When a public organization like the Sierra County Sun shuts down, there are some legal hoops that need to be threaded. Since the Sun is a not-for-profit New Mexico corporation recognized by the IRS as a 501c3 charitable and educational organization, a lot of these deal with how non-taxed dollars are handled. I want to give you the thinking that went into the plan developed by the Sun’s board of directors for dispersing these funds and the constraints the law put on our decision-making. Even though the board is fully responsible for the shut-down process, we want to be transparent and accountable to our readers and supporters.
Because the Sun is a nonprofit corporation, its assets cannot go to any individuals except as payment for services. Furthermore, non-taxed dollars have to be kept separate from taxed revenues. Both these requirements mean that after we pay our bills and issue requested refunds of unfilled subscriptions, the remaining assets must be distributed to another not-for-profit organization.
Our bylaws as approved by the IRS require us to favor a distribution to a not-for-profit in Sierra County or in New Mexico. That is the localized version of the federal laws. However, New Mexico also has laws regarding the closing of non-profit corporations. They require us to give our leftover funds to an organization “substantially similar” to ours, that is, to another not-for-profit news organization.
Since there are no such organizations in Sierra County, we had to look to the small field of New Mexico not-for-profit news sources. The Sun’s board has thus decided to disperse $10,000 of its leftover funds to Searchlight New Mexico, a Santa Fe-based news site which, like us, is devoted to in-depth and investigative reporting. The Sun has been grateful to republish many important stories that Searchlight makes available free of charge to other not-for-profit news organizations around the state. The Sun board has Searchlight’s assurances that our distribution will be used to advance some of our mission by publishing public-interest stories relevant to Sierra County and southern New Mexico on a periodic basis in the new year.

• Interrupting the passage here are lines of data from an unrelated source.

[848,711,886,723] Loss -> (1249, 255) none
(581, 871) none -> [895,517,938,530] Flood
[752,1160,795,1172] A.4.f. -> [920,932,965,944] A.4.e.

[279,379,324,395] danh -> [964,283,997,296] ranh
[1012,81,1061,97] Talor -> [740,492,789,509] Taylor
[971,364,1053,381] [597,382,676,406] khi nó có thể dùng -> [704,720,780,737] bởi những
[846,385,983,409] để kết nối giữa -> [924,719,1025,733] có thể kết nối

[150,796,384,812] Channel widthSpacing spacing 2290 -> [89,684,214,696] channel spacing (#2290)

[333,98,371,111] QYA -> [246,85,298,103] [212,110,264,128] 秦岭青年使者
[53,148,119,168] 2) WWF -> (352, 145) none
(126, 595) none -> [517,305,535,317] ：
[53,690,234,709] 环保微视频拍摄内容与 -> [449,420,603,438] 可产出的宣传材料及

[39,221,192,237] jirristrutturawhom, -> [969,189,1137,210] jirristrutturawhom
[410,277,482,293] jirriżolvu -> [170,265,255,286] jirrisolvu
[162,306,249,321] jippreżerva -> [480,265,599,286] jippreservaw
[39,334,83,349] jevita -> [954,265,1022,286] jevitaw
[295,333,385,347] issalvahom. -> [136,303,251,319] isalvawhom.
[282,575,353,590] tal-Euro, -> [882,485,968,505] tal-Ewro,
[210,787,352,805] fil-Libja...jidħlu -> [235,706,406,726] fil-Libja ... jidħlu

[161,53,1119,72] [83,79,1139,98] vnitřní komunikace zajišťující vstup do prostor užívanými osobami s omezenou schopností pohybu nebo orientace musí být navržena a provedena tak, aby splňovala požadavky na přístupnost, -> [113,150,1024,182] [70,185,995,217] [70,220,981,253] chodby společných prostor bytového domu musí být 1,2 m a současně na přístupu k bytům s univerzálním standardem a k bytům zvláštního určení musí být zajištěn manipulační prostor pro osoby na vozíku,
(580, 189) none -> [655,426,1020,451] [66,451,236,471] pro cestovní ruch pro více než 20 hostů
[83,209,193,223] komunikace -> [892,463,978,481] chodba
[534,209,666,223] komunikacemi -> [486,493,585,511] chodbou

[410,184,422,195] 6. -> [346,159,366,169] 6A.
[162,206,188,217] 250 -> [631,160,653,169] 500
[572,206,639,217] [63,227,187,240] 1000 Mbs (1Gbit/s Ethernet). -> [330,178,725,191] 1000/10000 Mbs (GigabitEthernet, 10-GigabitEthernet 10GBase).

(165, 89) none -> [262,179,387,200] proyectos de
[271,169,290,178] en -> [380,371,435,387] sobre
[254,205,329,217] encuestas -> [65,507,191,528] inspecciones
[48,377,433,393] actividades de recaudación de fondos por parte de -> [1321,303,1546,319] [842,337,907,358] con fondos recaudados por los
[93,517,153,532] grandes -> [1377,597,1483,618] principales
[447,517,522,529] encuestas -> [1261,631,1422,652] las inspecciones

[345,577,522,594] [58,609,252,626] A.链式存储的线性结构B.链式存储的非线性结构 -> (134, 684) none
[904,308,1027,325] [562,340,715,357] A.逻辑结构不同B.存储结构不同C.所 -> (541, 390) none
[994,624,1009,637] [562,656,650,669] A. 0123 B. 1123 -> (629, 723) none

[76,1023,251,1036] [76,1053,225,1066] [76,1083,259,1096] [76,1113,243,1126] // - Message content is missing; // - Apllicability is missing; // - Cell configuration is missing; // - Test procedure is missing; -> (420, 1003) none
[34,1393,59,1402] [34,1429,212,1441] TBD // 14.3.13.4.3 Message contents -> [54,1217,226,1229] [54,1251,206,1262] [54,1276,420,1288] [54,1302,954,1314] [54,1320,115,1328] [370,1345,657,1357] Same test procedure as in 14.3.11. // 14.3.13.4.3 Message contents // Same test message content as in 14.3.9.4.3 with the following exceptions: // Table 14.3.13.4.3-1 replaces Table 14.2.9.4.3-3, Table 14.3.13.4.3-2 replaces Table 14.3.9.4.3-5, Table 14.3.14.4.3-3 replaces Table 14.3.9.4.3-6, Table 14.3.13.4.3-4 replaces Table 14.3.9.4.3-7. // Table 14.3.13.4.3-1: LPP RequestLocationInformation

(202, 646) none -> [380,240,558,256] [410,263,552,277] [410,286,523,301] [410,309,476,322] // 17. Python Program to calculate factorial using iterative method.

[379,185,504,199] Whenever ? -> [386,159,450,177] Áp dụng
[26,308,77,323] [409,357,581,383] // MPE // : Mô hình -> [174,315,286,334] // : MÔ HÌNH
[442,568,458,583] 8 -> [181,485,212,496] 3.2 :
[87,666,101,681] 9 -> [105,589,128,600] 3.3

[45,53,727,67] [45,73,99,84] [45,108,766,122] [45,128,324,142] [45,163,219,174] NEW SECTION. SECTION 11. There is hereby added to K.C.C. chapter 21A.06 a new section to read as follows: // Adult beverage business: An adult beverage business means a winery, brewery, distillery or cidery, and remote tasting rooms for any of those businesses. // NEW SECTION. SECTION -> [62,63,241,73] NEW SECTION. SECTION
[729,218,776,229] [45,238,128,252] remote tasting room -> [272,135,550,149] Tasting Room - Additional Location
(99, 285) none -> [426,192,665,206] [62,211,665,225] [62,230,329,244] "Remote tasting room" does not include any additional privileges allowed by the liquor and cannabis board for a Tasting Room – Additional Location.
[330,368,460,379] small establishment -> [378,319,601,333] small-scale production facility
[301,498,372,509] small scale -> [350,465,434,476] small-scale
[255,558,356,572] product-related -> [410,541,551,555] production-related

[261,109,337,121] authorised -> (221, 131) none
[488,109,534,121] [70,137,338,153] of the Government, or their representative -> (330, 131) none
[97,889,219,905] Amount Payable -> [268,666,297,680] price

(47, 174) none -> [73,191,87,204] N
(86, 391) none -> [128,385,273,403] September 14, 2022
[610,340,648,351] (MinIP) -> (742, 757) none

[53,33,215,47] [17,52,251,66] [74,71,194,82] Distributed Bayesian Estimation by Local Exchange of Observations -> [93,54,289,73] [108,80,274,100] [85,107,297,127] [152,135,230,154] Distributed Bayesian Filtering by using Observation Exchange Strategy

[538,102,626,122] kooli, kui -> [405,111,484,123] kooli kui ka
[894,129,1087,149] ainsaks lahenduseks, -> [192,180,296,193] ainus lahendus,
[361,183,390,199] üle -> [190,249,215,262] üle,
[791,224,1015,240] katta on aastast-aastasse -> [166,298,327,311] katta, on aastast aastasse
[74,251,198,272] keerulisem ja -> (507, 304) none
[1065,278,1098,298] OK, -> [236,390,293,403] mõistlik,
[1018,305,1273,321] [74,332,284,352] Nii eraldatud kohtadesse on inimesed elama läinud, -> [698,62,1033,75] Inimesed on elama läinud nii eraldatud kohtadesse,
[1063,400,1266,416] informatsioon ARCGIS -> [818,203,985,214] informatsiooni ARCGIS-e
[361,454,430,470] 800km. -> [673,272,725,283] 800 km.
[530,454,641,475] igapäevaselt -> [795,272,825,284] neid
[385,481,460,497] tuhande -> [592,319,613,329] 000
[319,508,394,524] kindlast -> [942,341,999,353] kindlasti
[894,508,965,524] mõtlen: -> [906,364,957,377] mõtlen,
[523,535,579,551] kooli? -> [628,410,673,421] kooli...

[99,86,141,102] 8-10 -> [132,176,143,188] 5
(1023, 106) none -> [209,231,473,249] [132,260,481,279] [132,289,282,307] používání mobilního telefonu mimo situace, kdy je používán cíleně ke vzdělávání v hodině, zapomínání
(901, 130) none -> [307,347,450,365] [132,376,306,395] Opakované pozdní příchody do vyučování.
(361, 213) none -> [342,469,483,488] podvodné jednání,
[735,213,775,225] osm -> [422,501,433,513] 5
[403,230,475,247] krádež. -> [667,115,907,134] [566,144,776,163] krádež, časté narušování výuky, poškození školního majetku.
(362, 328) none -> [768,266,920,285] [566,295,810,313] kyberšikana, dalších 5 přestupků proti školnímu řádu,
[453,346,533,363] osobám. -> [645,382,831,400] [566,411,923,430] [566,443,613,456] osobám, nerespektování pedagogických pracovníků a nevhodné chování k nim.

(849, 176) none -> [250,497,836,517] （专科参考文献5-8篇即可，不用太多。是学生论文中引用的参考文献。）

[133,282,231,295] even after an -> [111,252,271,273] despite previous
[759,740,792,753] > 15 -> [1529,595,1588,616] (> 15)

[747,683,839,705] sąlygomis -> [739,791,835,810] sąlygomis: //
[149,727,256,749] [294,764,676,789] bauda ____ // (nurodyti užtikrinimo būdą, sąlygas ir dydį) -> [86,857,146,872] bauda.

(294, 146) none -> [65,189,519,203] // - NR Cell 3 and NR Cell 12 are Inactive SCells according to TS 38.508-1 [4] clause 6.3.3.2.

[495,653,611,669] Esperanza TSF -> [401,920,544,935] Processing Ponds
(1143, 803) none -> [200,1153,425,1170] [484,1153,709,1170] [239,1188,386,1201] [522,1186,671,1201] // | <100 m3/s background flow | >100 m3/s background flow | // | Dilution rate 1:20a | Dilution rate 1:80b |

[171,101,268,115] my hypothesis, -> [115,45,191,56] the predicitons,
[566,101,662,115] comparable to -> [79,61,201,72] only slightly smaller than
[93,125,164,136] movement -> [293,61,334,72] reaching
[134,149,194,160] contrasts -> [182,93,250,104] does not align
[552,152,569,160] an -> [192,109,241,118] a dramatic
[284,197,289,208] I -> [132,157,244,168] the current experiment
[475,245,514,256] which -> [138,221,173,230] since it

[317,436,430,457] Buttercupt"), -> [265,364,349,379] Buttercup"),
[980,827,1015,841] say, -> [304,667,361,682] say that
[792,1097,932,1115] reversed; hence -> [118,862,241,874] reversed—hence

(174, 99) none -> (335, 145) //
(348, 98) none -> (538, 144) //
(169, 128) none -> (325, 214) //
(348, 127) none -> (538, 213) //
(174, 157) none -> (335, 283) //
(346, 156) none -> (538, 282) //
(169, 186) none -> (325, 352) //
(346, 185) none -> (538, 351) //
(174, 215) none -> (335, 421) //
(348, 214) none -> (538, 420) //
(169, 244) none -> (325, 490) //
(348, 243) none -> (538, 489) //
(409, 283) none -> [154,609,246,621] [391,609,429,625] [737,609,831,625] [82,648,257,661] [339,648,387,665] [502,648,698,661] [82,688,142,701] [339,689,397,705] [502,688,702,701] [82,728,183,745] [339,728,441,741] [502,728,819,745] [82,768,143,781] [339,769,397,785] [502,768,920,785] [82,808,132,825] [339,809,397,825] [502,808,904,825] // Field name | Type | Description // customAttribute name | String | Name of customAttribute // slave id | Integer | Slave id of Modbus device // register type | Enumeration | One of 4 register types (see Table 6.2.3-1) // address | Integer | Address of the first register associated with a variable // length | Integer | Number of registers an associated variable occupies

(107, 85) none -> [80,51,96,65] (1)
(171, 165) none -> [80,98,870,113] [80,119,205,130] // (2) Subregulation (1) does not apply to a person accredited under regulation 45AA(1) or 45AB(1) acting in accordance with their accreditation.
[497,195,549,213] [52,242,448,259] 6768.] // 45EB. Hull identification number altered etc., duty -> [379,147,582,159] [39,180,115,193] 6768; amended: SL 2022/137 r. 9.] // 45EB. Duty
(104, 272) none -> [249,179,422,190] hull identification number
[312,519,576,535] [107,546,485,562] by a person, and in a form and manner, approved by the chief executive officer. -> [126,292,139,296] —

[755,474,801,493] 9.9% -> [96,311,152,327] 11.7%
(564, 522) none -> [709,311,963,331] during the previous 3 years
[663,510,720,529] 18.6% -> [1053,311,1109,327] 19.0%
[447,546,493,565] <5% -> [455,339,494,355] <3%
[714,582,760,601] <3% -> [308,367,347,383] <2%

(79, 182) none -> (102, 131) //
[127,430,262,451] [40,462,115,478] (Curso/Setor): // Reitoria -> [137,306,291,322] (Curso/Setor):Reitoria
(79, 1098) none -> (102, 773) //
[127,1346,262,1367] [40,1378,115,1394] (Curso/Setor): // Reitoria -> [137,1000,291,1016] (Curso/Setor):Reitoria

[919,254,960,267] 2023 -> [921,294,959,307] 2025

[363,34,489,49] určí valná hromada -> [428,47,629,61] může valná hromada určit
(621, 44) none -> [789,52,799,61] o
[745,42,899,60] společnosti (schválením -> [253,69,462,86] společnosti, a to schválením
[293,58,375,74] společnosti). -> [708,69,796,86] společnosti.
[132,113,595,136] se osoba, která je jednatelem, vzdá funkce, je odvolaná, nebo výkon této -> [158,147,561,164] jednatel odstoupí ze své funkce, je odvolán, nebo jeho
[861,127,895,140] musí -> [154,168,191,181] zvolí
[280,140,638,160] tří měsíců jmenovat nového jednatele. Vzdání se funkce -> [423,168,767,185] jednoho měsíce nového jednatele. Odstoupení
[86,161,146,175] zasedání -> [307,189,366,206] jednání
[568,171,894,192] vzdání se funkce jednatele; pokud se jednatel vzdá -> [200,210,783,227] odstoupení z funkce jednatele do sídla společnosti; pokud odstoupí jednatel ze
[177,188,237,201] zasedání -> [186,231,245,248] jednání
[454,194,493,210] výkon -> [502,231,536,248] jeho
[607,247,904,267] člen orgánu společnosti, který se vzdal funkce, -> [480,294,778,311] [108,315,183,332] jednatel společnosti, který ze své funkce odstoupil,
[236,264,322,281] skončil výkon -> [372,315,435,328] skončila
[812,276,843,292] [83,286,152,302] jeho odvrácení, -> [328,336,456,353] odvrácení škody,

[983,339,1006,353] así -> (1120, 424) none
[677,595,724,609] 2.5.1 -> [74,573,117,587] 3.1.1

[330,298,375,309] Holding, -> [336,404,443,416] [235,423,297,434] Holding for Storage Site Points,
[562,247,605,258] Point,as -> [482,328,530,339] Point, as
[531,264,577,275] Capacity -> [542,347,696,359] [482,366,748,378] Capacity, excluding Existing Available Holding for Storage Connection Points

Here is our accounting of all the assets to be distributed.
SUN FINANCIAL STATEMENT
October 16, 2020, through December 3, 2021
Revenues
Save the Sun Campaign donations $26,500
Individual donations 7,527
Alerts subscriptions 3,139
New Mexico Local News Fund grant 12,000
TOTAL REVENUES $49,166
Expenses
Editorial stipend $23,332
Editorial honorariums 1,225
Editorial intern 1,200
Website design and maintenance 5,270
Marketing and promotion 3,559
Unfilled-subscription obligations 1,080
Miscellaneous 671
TOTAL EXPENSES $36,337
BALANCE $12,829
After the distribution to Searchlight, approximately $3,000 will remain. The Sun’s board has decided these funds should be distributed to the Sierra County Public-Interest Journalism Project, a 501c3 charitable and educational organization that was started two years ago to promote civic discourse and engagement here. SCP-IJP’s first project was to support the Sun. The SCP-IJP board has agreed to take over responsibility for the Sun’s website and maintain it for the immediate future as an archive. The board will also consider and help to fund future projects to support local journalism. We welcome suggestions from the Sun’s readers and supporters, sent via email to scpublicinterestjproject@gmail.com
Thank you for this information. All well spent.
A true Sierra County treasure—you will be missed! A great loss to the community—so grateful for the Sierra County Sun’s (and its editor’s and writers’) invaluable contribution! Thank you, and all the best in your new directions!